Experimental model electron density distributions obtained for the silica polymorphs coesite and stishovite are comparable with electron density distributions calculated for various silicates and siloxane molecules. The Si-O bond lengths and Si-O-Si angles calculated with first-principles density functional theory methods as a function of pressure are also comparable with the bond lengths and angles observed for coesite and quartz within the experimental error. The similarity of the topological properties of the Si-O bonded interactions and the experimental and the geometry-optimized structures for the silica polymorphs provide a basis for understanding the properties and crystal chemistry of silica. The agreement supports the argument that the bulk of the structural and physical properties of the silica polymorphs are intrinsic properties of molecular-like coordination polyhedra such that the silica polymorphs can be pictured as “supermolecules” of silica bound by virtually the same forces that bind the Si and O atoms in simple siloxane molecules. The topology of the electron density distribution is consistent with the assertion that the Si-O bonded interaction arises from the net electrostatic attraction exerted on the nuclei by the electron density accumulated between the Si and O atoms. The correlation between the Si-O bond length and Si-O-Si angle is ascribed to the progressive local concentration of the electron density in the nonbonded lone pair region of the O atom rather than to a bonded interaction that involves the d-orbitals on Si.

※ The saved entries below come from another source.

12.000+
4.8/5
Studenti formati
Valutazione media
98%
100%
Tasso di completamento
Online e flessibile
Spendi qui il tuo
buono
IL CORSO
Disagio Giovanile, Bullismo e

The accumulation of deformation electron density, Δρ(r), in the bonded and nonbonded regions of the Si-O bond, the close proximity of the bond critical point, rc, of the bond with the nodal surface of the Laplacian and the negative value of the total energy density are taken as evidence that the bond has a nontrivial component of shared character. For M-O bonded interactions for first and second row metal atoms bonded to O, ∇2ρ(rc) is positive and increases linearly as ρ(rc) and G(rc)/ρ(rc) both increase and as the value of H(rc) decreases; the greater the shared character of the interaction, the larger the values of both ∇2ρ(rc) and G(rc)/ρ(rc). In addition, a mapping of ∇2ρ(r) serves to highlight those Lewis base domains that are susceptible to electrophilic attack by H, like the O atoms in coesite involved in bent Si-O-Si angles; the narrower the angle, the greater the affinity for H. On the basis of the net charges conferred on the Si and O atoms and the bonded radii of the two atoms, the Si-O bond for stishovite, with six-coordinated Si and three-coordinated O, is indicated to be more ionic in character than that in quartz with four-coordinated Si and two-coordinated O. Unlike the conclusion reached for ionic and crystal radii, it is the bonded radius of the O atom that increases with the increasing coordination number of Si, not the radius of the Si atom. The modeling of the electron density distributions for quartz, coesite, and beryl as a function of pressure suggests that the shared character of the bonded interactions in these minerals increases slightly with increasing pressure. The insight provided by the calculations and the modeling of the electron density distributions and the structures of the silica polymorphs bodes well for future Earth materials studies that are expected to improve and clarify our understanding of the connection between properties and structure within the framework of quantum mechanical observables, to find new and improved uses for the materials and to enhance our understanding of crystal chemistry and chemical reactions of materials in their natural environment at the atomic level.